### EXERCISE DIRECTIONS:
Every line from the one containing "pyautogui.click(308, 249)" through the end of the listing below goes in the output, exactly and without pictures.

### DATA TO EXAMINE:

□ □ □ □ □

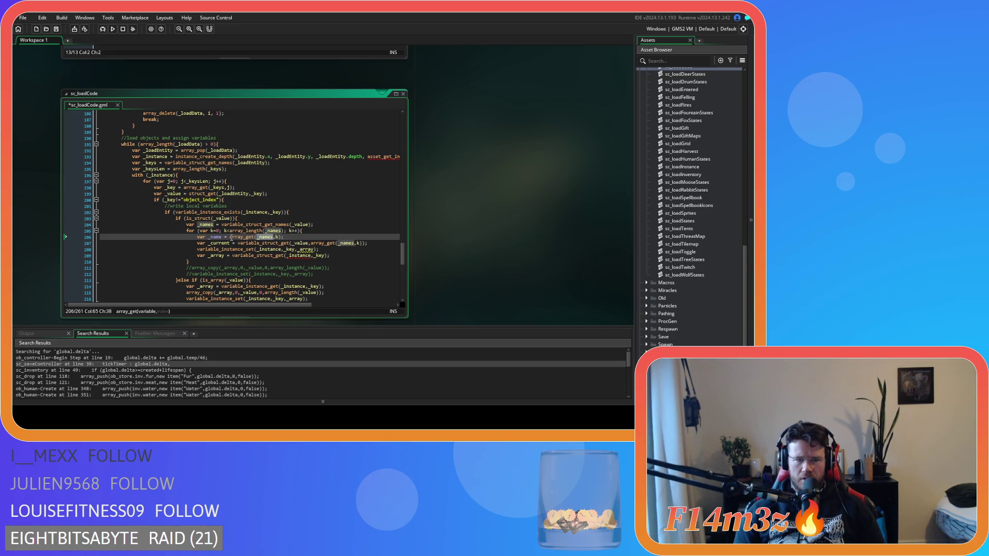
pyautogui.moveTo(310, 243); pyautogui.dragTo(365, 243)
pyautogui.write('_name')
pyautogui.press('ctrl+s')
# Step: Replace _key with _name in variable_instance_set, save, and select its _array argument
pyautogui.doubleClick(292, 249)
pyautogui.write('_name')
pyautogui.press('ctrl+s')
pyautogui.click(308, 249)
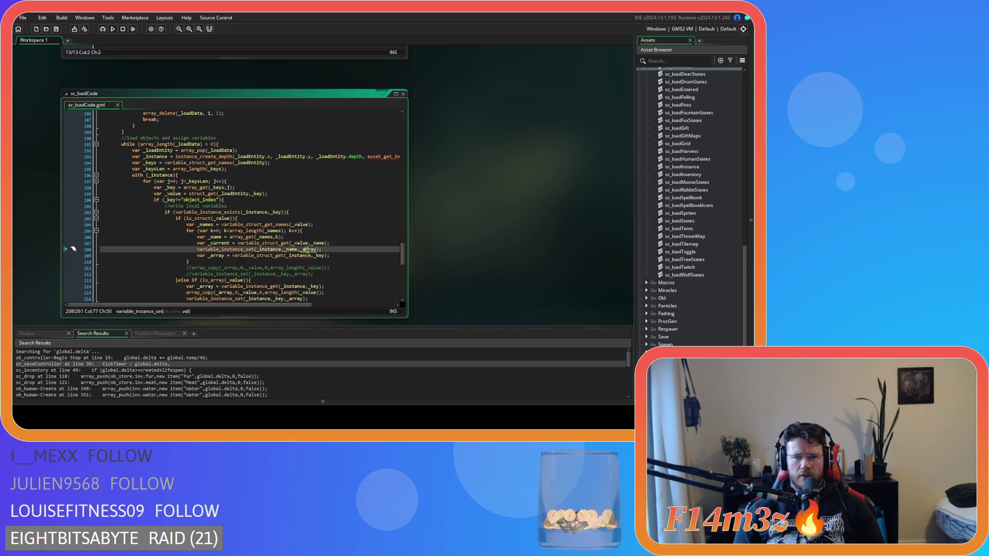
pyautogui.doubleClick(307, 250)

□ □ □ □ □

### WRITTEN RESPONSE:
pyautogui.click(308, 249)
pyautogui.doubleClick(307, 250)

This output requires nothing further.